Here is code to read from a pixel array.
Code:
...
...
struct RAWHeader
{
DWORD dwWidth;
DWORD dwHeight;
DWORD dwChunkSize;
};
void Copy32(DWORD *dwpSource,DWORD *dwpDest,DWORD dwSize);
void Copy32ASM(DWORD *dwpSource,DWORD *dwpDest,DWORD dwSize);
void Copy32(DWORD *dwpSource,DWORD *dwpDest,DWORD dwSize)
{
//byte copy
memcpy((DWORD *)dwpDest,(DWORD *)dwpSource,dwsize*sizeof(DWORD));
}
void Copy32ASM(DWORD *dwpSource,DWORD *dwpDest,DWORD dwSize)
{
//dword copy
asm {
mov esi,[dwpSource]
mov edi,[dwpDest]
mov ecx,dwSize
rep movsd
and ecx,03h
rep movsb
}
}
int main(void)
{
//Setup pointers
DWORD *dwpImage=Image.GetBufferPointer();
DWORD dwSize=Image.m_dwWidth*Image.m_dwHeight;
//Allocate space for image in pixel array
DWORD *dwpPixelArray=new DWORD[size];
//If valid copy from image to pixel array
if (dwpPixelArray) Copy32ASM(dwpImage,dwpPixelArray,dwSize);
//Open a file
int handle=_open("pixelarray.raw",_O_BINARY,_S_IREAD);
//Check for valid handle
if (handle!=-1)
{
//Write out header to disk
RAWHeader temp;
temp.dwHeight=Image.dwHeight;
temp.dwWidth=Image.dwWidth;
//Size in DWORDS, not bytes
temp.dwChunksize=dwSize;
_write(handle,(RAWHeader *)&temp,sizeof(RAWHeader));
//Write out data - size in total bytes
_write(handle,(DWORD *)dwpPixelArray,dwSize*sizeof(DWORD));
//Close the file
_close(handle);
return (0);
}
This will copy data from the image or screen to an array and write the array to disk.

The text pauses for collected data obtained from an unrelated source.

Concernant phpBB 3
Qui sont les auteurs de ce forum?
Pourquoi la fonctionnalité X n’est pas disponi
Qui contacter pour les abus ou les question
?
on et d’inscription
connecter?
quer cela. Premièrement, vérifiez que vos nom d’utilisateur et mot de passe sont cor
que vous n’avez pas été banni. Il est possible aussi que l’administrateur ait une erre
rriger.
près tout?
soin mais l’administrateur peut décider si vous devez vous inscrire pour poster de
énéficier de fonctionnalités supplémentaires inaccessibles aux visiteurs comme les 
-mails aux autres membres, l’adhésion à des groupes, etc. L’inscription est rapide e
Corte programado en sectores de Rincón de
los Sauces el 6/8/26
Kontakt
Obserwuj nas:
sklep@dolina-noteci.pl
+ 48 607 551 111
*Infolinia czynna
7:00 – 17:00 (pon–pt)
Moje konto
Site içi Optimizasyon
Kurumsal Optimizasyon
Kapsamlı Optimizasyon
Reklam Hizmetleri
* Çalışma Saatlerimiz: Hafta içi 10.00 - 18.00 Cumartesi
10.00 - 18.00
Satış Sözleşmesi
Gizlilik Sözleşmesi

It also writes a small header to disk. Using this setup you can write as many chunks to the disk as you want. So you could store multiple images in the file this way.

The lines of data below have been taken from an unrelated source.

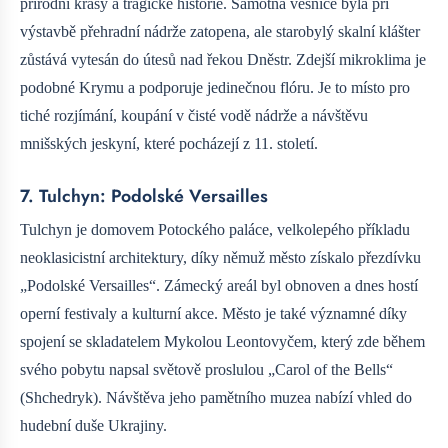
přírodní krásy a tragické historie. Samotná vesnice byla při
výstavbě přehradní nádrže zatopena, ale starobylý skalní klášter
zůstává vytesán do útesů nad řekou Dněstr. Zdejší mikroklima je
podobné Krymu a podporuje jedinečnou flóru. Je to místo pro
tiché rozjímání, koupání v čisté vodě nádrže a návštěvu
mnišských jeskyní, které pocházejí z 11. století.
7. Tulchyn: Podolské Versailles
Tulchyn je domovem Potockého paláce, velkolepého příkladu
neoklasicistní architektury, díky němuž město získalo přezdívku
„Podolské Versailles“. Zámecký areál byl obnoven a dnes hostí
operní festivaly a kulturní akce. Město je také významné díky
spojení se skladatelem Mykolou Leontovyčem, který zde během
svého pobytu napsal světově proslulou „Carol of the Bells“
(Shchedryk). Návštěva jeho pamětního muzea nabízí vhled do
hudební duše Ukrajiny.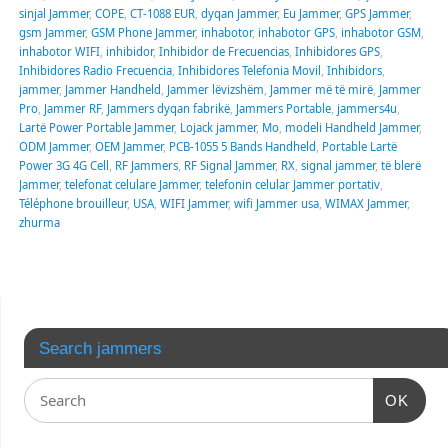
sinjal Jammer
,
COPE
,
CT-1088 EUR
,
dyqan Jammer
,
Eu Jammer
,
GPS Jammer
,
gsm Jammer
,
GSM Phone Jammer
,
inhabotor
,
inhabotor GPS
,
inhabotor GSM
,
inhabotor WIFI
,
inhibidor
,
Inhibidor de Frecuencias
,
Inhibidores GPS
,
Inhibidores Radio Frecuencia
,
Inhibidores Telefonia Movil
,
Inhibidors
,
jammer
,
Jammer Handheld
,
Jammer lëvizshëm
,
Jammer më të mirë
,
Jammer
Pro
,
Jammer RF
,
Jammers dyqan fabrikë
,
Jammers Portable
,
jammers4u
,
Lartë Power Portable Jammer
,
Lojack jammer
,
Mo
,
modeli Handheld Jammer
,
ODM Jammer
,
OEM Jammer
,
PCB-1055 5 Bands Handheld
,
Portable Lartë
Power 3G 4G Cell
,
RF Jammers
,
RF Signal Jammer
,
RX
,
signal jammer
,
të blerë
Jammer
,
telefonat celulare Jammer
,
telefonin celular Jammer portativ
,
Téléphone brouilleur
,
USA
,
WIFI Jammer
,
wifi Jammer usa
,
WIMAX Jammer
,
zhurma
Search jammers
OK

All the screen is, or any bitmap is, is an array of pixels. So it's just a memory to memory copy or bit block transfer - bitblt, or just a simple blit.
Sorry for using assembly, but this kind of programming task can really make use of the power of assembly to move large chunks of data from one memory location to another.
A linear array is the same as a 2D array conceptually and technically. The 2D portion is only a convention written into the compiler to make 2D arrays possible and flexible. But these are the same thing.
Code:
int width=20;
int height=30;
DWORD *map=new DWORD[width*height];
DWORD map[width][height];
So:
Code:
DWORD value=map[x][y];
is the same as:
Code:
DWORD value=map[(y*width)+x];
In fact the latter is exactly what the compiler does when you access a 2D array in the form map[x][y]. It auto-computes the correct offset in memory. I think linear arrays are much easier to work with personally.